Paperight, a print-on-demand service that allows photocopy shops to legally print books, is funded by the Shuttleworth Foundation. Founded in 2011 by Shuttleworth Foundation Fellow Arthur Attwell, Paperight claims to have more than 200 outlets throughout South Africa, offering over 1000 fiction and non-fiction titles as well as the country’s most comprehensive database of past matric exam papers.
According to the company, its aim “is two-fold: to increase access to books and to encourage entrepreneurship, by enabling copy shops and other organisations to become legal print-on-demand bookstores”.
Paperight was chosen as the Most Entrepreneurial publishing startup in this year’s competition, for its ingenious solution to widespread book shortages in the developing world.
“African countries have very few bookstores and ebooks are spreading very slowly,” said Attwell. “Photocopy shops, however, are everywhere, and in most places in Africa, they provide an important social function by photocopying books that people need, but can’t find or can’t afford to buy.
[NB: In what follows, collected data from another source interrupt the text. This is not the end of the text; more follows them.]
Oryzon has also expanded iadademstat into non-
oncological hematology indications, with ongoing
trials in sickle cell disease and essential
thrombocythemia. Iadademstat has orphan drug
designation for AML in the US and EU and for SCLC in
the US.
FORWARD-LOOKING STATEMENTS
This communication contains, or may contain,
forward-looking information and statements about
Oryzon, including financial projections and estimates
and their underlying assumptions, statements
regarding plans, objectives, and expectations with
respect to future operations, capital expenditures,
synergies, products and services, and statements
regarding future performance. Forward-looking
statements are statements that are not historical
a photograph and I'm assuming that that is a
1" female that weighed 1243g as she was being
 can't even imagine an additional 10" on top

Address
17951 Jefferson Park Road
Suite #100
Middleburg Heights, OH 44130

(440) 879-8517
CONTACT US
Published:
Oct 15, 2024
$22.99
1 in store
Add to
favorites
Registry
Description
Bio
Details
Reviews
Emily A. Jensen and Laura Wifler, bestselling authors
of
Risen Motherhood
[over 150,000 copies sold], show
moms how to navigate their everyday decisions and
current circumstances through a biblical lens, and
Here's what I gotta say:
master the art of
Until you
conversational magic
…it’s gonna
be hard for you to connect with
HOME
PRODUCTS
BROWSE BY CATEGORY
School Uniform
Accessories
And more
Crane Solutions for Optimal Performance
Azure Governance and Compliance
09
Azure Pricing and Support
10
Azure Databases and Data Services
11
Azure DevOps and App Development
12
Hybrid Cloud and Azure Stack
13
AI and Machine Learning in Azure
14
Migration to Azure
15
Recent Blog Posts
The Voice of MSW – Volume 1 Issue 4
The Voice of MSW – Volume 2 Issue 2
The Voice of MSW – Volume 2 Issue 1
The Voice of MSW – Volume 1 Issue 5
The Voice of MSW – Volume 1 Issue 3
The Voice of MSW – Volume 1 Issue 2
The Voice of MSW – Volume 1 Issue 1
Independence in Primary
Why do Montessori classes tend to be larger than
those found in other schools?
Paperight was started to help legalise that process,” he added.
The company was one of ten finalists for the Startup Showcase, which offers young companies in publishing the opportunity to show off their work at Tools of Change, a publishing technology conference.
“This win is a tremendous achievement, especially for a company from South Africa,” Attwell said. “With any luck, it will increase publishers’ awareness of the massive problems facing Africa in terms of access to books, and allow us to make their books available on our system.”
The two other winners at the Startup Showcase were children’s publisher Borne Digital and dynamic map visualisation software developers CartoDB, both from the United States.